As part of this trip I am trying to attack certain things and somethings which I think I am not very good at. I will come out with it and say I have no idea in general if someone is interested in me or not. During the relationships that I have had there has always been those questions in my head of am I doing enough, do I need to do more? How much do they really know me? How much are they interested in me? Am I too demanding physically? etc etc. It takes a lot to try and calm all of these questions so that it does not make meeting a potential partner stressful.
I used to be a lot more closed about my feelings and emotions but that has changed, since the end of my first relationship which lasted 12 years I have tried to be an open book and I’m not sure just how much good that has done me. I don’t regret being the person I am but I do wonder what it does to me being this open to people. After the end of my first relationship I struggled to read even more what people thought of me. At times I would need and probably still do need them to spell it out. I have a fairly low confidence level as I have pointed out and have never really been that good at reading what other people see in me. In fact in the past I have tried to completely invalidate what people feel about me by just not believing it.

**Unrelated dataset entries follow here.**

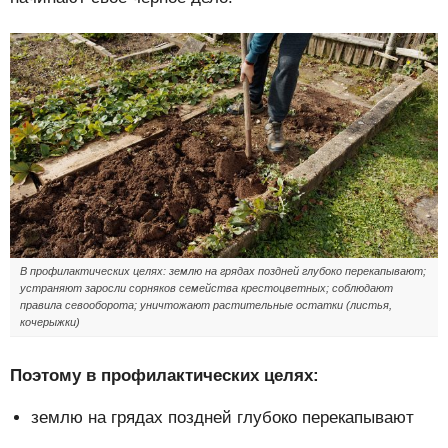
В профилактических целях: землю на грядах поздней глубоко перекапывают;
устраняют заросли сорняков семейства крестоцветных; соблюдают
правила севооборота; уничтожают растительные остатки (листья,
кочерыжки)
Поэтому в профилактических целях:
землю на грядах поздней глубоко перекапывают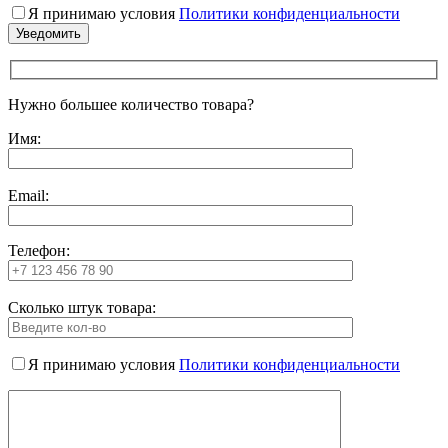
Я принимаю условия
Политики конфиденциальности
Нужно большее количество товара?
Имя:
Email:
Телефон:
Сколько штук товара:
Я принимаю условия
Политики конфиденциальности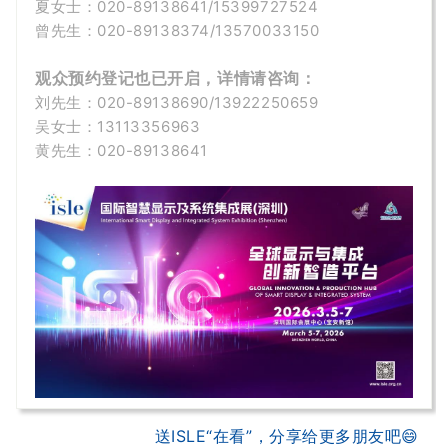
夏女士：020-
89138641/15399727524
曾先生：
020-89138374/
13570033150
观众预约登记也已开启，详情请咨询：
刘先生：020-89138690/13922250659
吴女士：13113356963
黄先生
：020-89138641
送ISLE“在看”，分享给更多朋友吧😄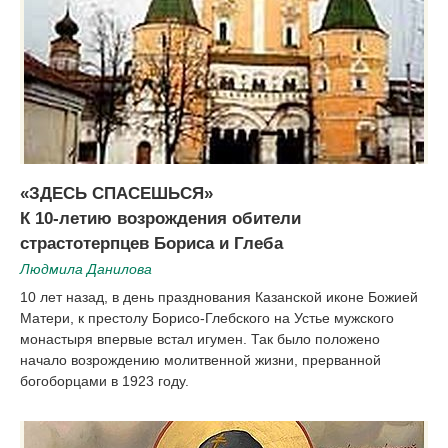
«ЗДЕСЬ СПАСЕШЬСЯ»
К 10-летию возрождения обители
страстотерпцев Бориса и Глеба
Людмила Данилова
10 лет назад, в день празднования Казанской иконе Божией
Матери, к престолу Борисо-Глебского на Устье мужского
монастыря впервые встал игумен. Так было положено
начало возрождению молитвенной жизни, прерванной
богоборцами в 1923 году.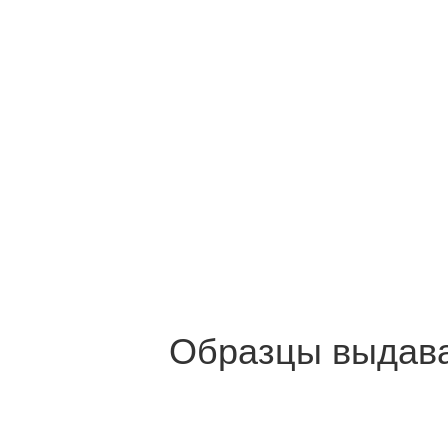
Не тер
Образцы выдава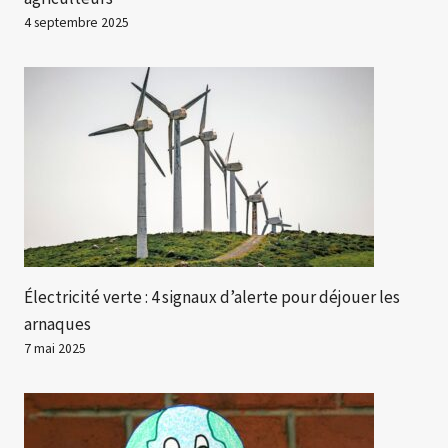
4 septembre 2025
Électricité verte : 4 signaux d’alerte pour déjouer les
arnaques
7 mai 2025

I hate to play games that I don’t know the rules to and luckily the people I have spent a lot of time with have not been the type to play games but there is a common theme here. This is a mixture of the lack of confidence I have, as I have already said I really struggle to read if someone “likes” me or not. When I do get involved I have never really been sure what to do, what is too fast and what is too slow, finding out how much contact the other person needs and how much I need. Okay I always over think all of these things and as soon as a seed gets planted in my head I find it hard to stop that interfering. So to tackle this I have decided to ask a lot more direct questions. I know through being in these situations in the past that I need to find out sooner rather than later and get confirmation, the amount of stress that I felt during those months of uncertainty was intense. Now this might be a little aggressive but with uncertainty comes worry and over processing and I don’t need that right now so whenever I have felt something I have begun to challenge it and maybe that will help me read the signs a bit better or even be more assertive in what I want. Right now I don’t want to be involved I just want to be on this trip and see what happens and if you have an interest in me you will have to be prepared to spell it out for me or eventually I will ask you very directly what is going on. Last thing I need right now is more uncertainty.